* **What is needed**: Determine how many lines of the entries include the word "because", and report that number with no further text.

++++ Entries shown

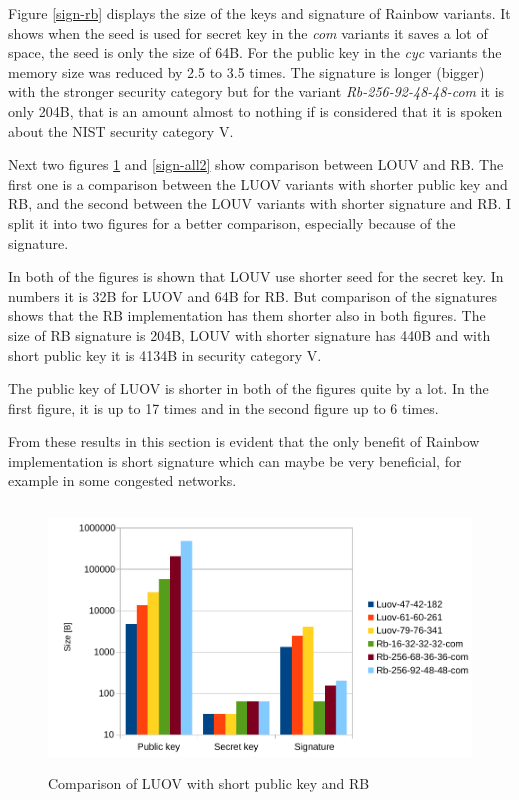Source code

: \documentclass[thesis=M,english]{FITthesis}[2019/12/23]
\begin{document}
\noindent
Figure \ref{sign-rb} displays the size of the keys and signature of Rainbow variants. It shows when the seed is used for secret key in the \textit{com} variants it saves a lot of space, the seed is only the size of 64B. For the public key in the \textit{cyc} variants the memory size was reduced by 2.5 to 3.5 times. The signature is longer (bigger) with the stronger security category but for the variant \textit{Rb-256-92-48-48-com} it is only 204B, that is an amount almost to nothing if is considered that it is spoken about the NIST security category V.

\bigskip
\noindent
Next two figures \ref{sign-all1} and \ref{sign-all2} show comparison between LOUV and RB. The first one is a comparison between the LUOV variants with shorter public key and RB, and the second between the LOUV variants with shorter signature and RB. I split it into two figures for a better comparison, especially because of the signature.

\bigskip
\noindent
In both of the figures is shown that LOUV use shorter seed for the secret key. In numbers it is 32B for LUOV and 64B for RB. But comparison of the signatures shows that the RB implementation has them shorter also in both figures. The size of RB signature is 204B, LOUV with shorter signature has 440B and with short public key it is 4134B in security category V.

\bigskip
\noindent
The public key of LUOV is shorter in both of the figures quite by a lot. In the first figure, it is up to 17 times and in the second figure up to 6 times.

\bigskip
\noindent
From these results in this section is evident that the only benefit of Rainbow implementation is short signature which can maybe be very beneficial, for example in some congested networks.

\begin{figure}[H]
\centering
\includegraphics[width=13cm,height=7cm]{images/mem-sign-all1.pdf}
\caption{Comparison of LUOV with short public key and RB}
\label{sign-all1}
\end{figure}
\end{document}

++++++++
++++ Entries shown

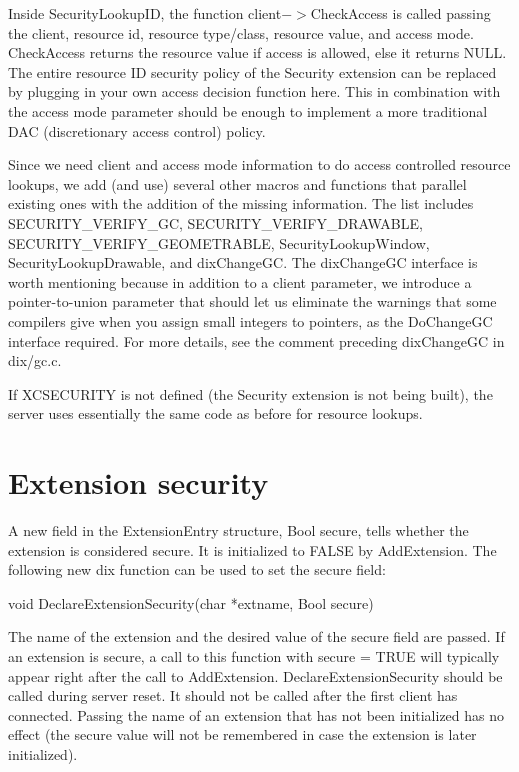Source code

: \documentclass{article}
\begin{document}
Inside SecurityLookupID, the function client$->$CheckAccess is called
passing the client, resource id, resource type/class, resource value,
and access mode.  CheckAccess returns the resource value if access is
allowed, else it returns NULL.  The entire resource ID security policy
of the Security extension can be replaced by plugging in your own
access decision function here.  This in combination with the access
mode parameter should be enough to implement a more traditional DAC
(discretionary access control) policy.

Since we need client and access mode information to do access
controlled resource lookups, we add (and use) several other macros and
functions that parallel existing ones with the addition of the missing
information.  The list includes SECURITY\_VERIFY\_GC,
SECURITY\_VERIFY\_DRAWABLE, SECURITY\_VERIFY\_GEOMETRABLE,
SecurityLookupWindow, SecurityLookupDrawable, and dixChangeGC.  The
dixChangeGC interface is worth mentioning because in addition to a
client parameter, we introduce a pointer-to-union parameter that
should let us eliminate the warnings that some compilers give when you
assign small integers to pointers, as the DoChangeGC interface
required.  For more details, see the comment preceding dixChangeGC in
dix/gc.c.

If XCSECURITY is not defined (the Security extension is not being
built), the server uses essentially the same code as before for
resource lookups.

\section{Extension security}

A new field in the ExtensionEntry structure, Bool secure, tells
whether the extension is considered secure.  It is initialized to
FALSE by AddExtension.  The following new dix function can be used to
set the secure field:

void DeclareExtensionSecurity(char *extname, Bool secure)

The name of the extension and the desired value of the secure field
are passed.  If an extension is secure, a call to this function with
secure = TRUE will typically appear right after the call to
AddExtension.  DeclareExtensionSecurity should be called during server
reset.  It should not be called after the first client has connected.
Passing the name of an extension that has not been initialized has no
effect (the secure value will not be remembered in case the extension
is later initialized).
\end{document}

++++++++
++++ Entries shown

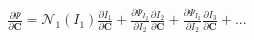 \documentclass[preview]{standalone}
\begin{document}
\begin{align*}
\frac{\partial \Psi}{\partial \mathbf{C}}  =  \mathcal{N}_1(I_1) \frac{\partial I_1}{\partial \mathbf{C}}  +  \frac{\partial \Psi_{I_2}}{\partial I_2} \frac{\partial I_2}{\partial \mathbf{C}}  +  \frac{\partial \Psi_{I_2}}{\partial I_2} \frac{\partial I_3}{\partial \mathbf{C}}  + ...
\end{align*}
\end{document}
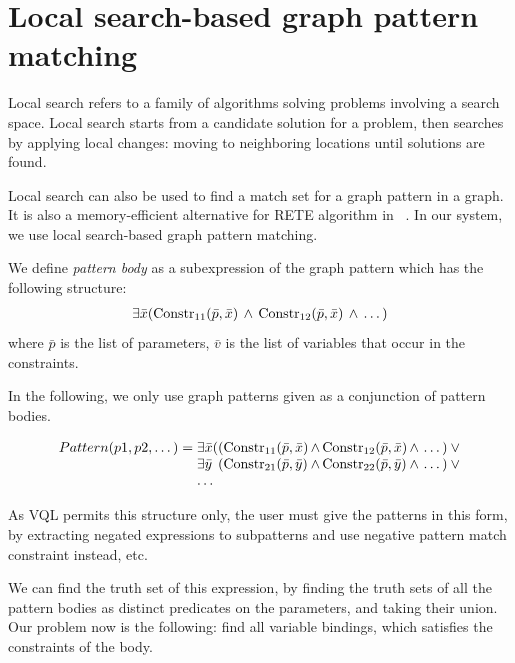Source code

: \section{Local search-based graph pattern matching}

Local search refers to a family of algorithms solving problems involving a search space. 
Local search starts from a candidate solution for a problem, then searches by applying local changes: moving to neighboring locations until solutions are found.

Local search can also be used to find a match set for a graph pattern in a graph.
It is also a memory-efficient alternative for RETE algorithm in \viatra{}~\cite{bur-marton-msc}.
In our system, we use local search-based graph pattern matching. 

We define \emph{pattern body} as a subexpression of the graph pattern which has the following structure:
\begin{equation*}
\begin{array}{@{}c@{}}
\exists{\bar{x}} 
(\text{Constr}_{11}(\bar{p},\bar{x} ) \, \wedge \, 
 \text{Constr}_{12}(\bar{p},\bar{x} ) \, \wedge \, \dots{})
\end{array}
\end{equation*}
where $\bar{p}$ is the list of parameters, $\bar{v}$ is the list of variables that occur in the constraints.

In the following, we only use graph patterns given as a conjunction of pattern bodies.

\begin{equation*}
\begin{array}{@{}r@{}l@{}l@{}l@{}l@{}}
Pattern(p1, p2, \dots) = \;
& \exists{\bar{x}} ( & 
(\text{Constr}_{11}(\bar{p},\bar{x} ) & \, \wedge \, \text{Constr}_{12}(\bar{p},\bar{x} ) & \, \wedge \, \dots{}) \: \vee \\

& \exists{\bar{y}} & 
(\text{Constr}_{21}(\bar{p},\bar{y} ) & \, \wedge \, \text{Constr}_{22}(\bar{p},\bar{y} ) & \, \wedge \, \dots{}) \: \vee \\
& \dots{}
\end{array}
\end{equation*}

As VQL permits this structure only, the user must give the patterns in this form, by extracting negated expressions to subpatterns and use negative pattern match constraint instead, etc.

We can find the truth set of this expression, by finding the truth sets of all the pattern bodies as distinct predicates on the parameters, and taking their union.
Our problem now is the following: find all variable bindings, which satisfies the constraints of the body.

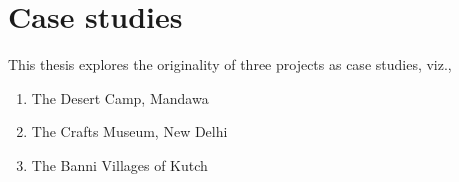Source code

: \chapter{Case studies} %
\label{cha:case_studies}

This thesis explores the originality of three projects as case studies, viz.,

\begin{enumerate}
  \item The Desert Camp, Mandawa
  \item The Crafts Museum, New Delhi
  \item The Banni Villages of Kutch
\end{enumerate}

++++++++

* **Exercise answer**: 2